When troops arrived in late April, it was only a matter of weeks before the war ended on May 16. The camp was liberated on April 29, 1945.
“The inmates were lined up against the fence … all smiles, knowing they were free,” Seltzer said.
Seltzer said nearly 31,000 people were liberated from Dachau in total. At the height of the war, he said, more than 66,000 people were kept in that concentration camp.
Eisenhower came to the camp, and sure enough, Seltzer caught the moment on film when he met the thousands of newly liberated.

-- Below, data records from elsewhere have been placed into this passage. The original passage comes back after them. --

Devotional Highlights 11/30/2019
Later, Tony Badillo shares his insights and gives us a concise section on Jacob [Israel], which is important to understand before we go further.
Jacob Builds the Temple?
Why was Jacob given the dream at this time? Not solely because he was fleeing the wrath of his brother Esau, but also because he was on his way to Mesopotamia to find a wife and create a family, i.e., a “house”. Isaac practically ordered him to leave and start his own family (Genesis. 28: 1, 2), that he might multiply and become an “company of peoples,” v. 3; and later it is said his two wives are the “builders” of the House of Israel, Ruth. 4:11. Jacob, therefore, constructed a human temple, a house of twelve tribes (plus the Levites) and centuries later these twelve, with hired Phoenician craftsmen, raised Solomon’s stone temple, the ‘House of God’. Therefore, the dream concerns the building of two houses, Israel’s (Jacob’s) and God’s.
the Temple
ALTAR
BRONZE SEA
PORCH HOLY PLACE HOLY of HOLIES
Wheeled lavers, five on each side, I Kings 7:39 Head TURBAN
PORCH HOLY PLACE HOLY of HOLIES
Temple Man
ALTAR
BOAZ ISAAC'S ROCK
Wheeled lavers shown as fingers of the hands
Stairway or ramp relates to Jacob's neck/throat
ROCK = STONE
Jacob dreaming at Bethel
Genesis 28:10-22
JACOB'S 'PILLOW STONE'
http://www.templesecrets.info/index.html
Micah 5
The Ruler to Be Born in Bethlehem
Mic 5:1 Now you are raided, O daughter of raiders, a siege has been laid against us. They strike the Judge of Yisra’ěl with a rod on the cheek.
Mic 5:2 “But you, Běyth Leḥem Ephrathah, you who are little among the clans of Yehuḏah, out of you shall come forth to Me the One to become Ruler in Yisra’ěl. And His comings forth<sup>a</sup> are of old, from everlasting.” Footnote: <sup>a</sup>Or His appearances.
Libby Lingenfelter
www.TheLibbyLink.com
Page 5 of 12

Seltzer finished serving in the Army that September, but wasn’t sent home until January 1946.
After the war
After being discharged, Seltzer received a degree in electronic engineering from Temple University. He went on to work 45 years with Almo Electronic, a wholesale distribution group.

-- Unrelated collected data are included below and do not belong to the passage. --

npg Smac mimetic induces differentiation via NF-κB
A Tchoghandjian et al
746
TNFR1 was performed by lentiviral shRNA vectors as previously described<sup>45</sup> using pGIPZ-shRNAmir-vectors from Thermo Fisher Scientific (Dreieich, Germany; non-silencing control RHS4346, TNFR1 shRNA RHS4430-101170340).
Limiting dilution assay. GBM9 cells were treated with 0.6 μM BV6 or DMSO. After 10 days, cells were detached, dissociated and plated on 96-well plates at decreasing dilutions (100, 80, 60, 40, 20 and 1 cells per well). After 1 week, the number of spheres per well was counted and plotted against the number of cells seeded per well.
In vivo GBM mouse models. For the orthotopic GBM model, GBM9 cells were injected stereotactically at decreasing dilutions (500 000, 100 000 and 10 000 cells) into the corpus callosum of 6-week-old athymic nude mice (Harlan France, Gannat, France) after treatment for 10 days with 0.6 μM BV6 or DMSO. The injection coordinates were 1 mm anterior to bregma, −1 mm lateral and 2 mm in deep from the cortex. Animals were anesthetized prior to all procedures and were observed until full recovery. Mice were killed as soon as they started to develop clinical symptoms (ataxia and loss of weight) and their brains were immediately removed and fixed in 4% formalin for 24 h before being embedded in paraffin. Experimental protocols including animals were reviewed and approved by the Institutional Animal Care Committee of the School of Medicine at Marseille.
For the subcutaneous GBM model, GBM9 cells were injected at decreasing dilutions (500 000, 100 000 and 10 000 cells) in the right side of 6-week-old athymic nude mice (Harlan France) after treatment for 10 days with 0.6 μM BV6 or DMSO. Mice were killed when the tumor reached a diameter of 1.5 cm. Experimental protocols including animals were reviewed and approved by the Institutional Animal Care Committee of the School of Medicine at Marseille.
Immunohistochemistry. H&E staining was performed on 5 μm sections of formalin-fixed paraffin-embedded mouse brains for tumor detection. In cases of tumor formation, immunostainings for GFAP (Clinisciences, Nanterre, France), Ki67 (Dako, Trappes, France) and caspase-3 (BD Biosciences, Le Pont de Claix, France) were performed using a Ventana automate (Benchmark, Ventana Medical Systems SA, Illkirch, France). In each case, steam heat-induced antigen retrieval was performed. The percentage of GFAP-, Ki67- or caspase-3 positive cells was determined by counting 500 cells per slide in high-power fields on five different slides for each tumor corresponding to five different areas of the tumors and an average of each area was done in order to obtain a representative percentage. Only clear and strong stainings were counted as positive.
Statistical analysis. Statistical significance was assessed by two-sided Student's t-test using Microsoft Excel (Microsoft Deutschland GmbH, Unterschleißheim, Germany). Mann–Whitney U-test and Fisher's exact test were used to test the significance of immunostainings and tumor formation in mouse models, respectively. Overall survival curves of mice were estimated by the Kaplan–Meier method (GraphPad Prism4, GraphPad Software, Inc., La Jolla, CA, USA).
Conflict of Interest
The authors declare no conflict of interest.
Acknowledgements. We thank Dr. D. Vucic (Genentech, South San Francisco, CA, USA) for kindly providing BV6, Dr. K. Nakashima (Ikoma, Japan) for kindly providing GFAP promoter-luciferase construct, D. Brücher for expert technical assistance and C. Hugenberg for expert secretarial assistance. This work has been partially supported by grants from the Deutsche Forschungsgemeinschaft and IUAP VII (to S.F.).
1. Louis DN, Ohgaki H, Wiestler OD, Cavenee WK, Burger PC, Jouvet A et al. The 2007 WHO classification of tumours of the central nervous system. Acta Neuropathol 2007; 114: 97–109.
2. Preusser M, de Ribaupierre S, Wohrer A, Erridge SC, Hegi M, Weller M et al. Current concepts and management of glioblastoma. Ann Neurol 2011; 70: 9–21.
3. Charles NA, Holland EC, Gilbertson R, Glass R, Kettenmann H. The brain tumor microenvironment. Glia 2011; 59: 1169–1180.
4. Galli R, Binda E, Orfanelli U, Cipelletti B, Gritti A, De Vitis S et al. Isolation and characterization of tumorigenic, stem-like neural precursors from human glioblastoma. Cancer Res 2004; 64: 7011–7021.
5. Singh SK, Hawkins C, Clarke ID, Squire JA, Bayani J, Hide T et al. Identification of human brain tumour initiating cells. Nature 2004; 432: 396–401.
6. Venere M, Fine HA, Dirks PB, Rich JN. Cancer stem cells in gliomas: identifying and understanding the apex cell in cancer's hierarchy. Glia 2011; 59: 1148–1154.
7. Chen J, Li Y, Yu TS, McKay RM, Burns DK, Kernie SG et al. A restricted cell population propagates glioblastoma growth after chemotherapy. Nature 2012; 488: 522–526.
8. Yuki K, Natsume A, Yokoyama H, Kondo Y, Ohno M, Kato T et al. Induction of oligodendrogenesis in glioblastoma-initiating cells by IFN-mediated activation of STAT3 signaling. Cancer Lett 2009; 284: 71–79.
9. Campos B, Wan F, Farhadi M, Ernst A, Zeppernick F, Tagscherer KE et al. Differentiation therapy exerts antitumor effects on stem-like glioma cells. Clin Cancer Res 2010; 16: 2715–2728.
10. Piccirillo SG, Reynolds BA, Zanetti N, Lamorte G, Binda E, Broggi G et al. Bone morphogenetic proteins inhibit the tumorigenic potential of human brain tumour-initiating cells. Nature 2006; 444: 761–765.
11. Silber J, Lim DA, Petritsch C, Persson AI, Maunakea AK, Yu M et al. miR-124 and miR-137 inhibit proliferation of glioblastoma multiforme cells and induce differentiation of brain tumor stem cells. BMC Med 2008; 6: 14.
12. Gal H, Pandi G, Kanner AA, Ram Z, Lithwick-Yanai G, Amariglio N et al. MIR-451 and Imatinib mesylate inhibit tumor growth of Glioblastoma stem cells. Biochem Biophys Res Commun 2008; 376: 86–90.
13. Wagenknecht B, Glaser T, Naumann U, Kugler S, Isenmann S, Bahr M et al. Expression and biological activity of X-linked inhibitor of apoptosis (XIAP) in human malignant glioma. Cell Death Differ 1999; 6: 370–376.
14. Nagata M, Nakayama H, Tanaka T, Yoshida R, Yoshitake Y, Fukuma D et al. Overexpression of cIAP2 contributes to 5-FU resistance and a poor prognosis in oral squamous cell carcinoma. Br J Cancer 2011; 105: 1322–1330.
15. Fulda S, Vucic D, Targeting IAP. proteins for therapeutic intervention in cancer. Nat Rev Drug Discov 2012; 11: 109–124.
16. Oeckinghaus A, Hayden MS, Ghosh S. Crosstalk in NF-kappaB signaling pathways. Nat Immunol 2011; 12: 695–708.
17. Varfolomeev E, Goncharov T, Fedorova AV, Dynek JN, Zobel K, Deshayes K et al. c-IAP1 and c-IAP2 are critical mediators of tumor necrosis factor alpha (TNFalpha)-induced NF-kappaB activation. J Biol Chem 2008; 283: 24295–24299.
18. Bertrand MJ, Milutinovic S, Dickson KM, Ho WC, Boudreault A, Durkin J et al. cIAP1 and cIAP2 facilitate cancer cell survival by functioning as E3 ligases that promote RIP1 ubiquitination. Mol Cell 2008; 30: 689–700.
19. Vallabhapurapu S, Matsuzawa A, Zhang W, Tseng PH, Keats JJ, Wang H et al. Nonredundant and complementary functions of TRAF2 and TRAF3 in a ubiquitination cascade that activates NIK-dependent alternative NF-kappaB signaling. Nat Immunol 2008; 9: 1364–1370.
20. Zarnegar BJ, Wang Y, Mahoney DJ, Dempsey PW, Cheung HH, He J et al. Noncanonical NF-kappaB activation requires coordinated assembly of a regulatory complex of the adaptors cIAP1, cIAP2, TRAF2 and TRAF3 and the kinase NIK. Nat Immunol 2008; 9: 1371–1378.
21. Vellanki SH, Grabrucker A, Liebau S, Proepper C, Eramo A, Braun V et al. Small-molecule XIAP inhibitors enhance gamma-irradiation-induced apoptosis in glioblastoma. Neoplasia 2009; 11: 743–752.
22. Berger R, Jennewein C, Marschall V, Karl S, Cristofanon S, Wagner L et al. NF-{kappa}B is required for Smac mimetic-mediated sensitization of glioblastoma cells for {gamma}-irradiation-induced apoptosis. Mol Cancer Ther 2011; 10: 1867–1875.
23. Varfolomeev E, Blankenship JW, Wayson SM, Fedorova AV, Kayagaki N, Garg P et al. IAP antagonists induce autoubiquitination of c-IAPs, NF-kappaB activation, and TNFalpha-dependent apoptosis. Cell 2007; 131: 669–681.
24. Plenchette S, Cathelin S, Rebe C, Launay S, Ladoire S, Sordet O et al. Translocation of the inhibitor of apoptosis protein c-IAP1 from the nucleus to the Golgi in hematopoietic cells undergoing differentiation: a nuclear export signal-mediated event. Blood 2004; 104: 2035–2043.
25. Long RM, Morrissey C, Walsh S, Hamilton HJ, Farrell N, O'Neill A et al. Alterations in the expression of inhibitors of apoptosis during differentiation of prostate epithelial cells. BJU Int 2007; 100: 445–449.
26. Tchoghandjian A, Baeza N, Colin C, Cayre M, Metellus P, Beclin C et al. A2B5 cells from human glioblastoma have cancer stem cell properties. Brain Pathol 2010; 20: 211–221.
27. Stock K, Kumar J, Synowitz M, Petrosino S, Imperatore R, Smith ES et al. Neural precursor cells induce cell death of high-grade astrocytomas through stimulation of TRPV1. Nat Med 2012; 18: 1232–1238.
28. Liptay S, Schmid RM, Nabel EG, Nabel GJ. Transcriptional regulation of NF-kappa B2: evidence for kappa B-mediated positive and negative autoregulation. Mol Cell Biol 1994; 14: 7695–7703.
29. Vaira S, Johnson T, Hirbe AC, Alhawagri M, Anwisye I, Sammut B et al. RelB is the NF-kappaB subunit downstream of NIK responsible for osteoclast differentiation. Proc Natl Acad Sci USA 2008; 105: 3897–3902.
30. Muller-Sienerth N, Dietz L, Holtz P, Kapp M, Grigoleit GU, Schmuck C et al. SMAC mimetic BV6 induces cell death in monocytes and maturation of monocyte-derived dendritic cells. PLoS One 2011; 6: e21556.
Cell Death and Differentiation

He has also served as past commander of JWV Post 126 Cherry Hill, the New Jersey Jewish War Veterans of USA, the National Museum of American Jewish Military History, American Legion Post 372 Cherry Hill, as well as numerous other local and national groups.
In 2010, Seltzer, a decorated war veteran, returned to Europe with his wife to retrace his steps.

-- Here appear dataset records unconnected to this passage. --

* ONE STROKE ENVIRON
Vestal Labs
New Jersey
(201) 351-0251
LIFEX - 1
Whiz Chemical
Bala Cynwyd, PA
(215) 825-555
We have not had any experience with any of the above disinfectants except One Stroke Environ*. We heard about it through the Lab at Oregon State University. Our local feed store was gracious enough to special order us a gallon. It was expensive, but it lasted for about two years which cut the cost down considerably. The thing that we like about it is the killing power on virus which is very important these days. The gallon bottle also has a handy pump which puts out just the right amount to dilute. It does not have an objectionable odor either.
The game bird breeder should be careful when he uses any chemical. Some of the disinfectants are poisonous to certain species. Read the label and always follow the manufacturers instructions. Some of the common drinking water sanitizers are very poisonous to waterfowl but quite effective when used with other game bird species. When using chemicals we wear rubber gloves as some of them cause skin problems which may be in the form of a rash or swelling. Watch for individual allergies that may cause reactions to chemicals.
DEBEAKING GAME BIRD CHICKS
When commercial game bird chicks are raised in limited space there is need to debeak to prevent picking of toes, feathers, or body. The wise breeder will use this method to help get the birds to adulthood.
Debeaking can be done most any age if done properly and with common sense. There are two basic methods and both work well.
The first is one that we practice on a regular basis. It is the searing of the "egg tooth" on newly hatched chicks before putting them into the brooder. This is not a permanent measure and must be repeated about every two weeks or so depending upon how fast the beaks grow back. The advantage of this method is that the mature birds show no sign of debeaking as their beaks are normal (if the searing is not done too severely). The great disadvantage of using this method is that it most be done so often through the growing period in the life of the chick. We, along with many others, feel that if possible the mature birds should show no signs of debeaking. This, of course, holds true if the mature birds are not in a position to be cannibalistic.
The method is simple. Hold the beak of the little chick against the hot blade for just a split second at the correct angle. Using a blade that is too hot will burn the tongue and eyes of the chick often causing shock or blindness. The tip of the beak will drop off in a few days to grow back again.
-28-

He went back to Omaha Beach, Normandy, to collect a sample of sand from the beach, which now sits perched next to a sample he collected on June 6, 1944.
He went back to the barracks at Dachau to find trenches covered with gravel and marked with a plaque honoring the Army division he was serving with in 1945.
In recent years, Seltzer has also connected with some of the very people he helped to liberate in 1945.
“It was a shock. Unbelievable,” Seltzer said about hearing the voices of those held in the German concentration camp more than 60 years ago.
Here and now
Seltzer said he looks back on his life with much to be proud of. He’s been married for 63 years, with three children and four grandchildren.
He has an entire room dedicated to housing and showcasing his awards, medals, patches, photographs, articles and letters of thanks.
He said he will keep speaking to middle school and high school students for as long as he can. But it’s still a struggle, he said.
Seltzer is being treaded for Post-Traumatic Stress Disorder.
“When I came out of the army, nobody knew about PTSD. Shell shocked, that’s what we called it,” Seltzer said.
He said he wants to continue to spread his story and has learned with ways to get him through his presentations.
“As long as I talk about this, I’m going to have problems. When I speak, I wear rubber bands. When I feel I’m going to break down, I snap the rubber band,” Seltzer said. “I try to think of something funny that happened while I was in the Army.”
Even though it’s a challenge to continue to relive and share his own personal history, Seltzer said he’s often reminded of why he continues to do it.
“A mother told me, when her son came home from school (the day Seltzer spoke), it was the first time she didn’t have to ask him what he did in school that day. He was so interested,” Seltzer says with a smile.